| MATERIAL FOR THE TASK |
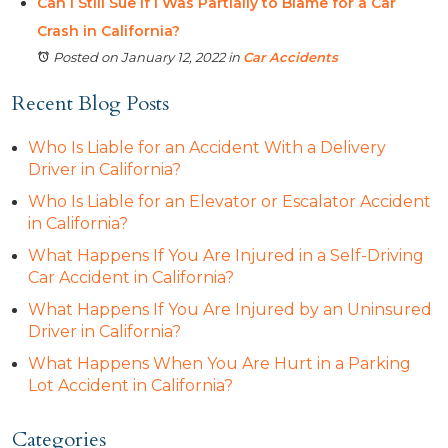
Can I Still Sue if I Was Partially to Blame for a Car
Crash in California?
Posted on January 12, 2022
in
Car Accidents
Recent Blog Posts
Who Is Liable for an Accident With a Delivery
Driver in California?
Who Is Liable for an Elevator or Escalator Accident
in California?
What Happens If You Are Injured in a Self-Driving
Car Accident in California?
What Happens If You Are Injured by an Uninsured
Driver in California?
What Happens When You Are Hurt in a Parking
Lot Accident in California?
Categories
---
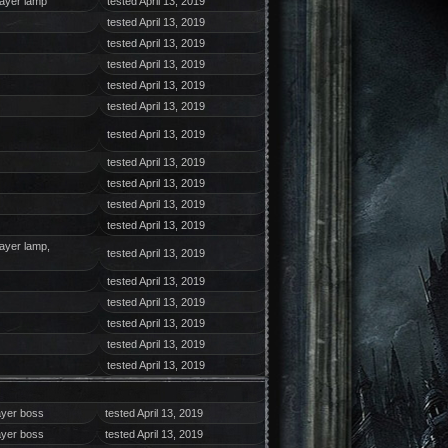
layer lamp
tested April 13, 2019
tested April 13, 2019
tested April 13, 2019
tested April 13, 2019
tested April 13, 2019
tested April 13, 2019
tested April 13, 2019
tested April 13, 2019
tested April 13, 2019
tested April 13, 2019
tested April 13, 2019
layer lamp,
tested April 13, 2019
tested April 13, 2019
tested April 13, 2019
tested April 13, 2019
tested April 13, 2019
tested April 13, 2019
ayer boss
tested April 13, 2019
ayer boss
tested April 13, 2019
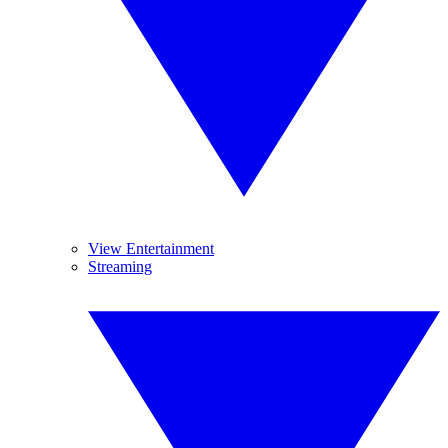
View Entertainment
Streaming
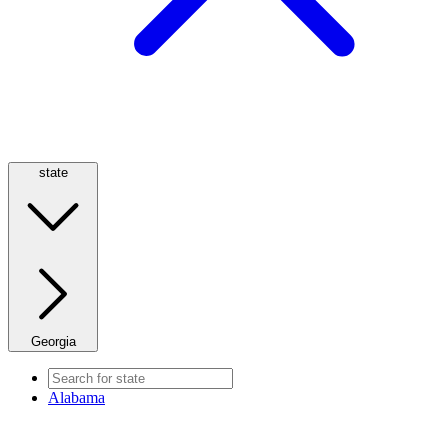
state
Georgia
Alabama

| TASK PROMPT |
Recast the stretch from the line containing "Can I Still" through the line containing "What Happens When You Are Hurt in a Parking" in the records as a JSON list of strings, with one string per line and blank lines omitted.

| WRITTEN ANSWER |
[
  "Can I Still Sue if I Was Partially to Blame for a Car",
  "Crash in California?",
  "Posted on January 12, 2022",
  "in",
  "Car Accidents",
  "Recent Blog Posts",
  "Who Is Liable for an Accident With a Delivery",
  "Driver in California?",
  "Who Is Liable for an Elevator or Escalator Accident",
  "in California?",
  "What Happens If You Are Injured in a Self-Driving",
  "Car Accident in California?",
  "What Happens If You Are Injured by an Uninsured",
  "Driver in California?",
  "What Happens When You Are Hurt in a Parking"
]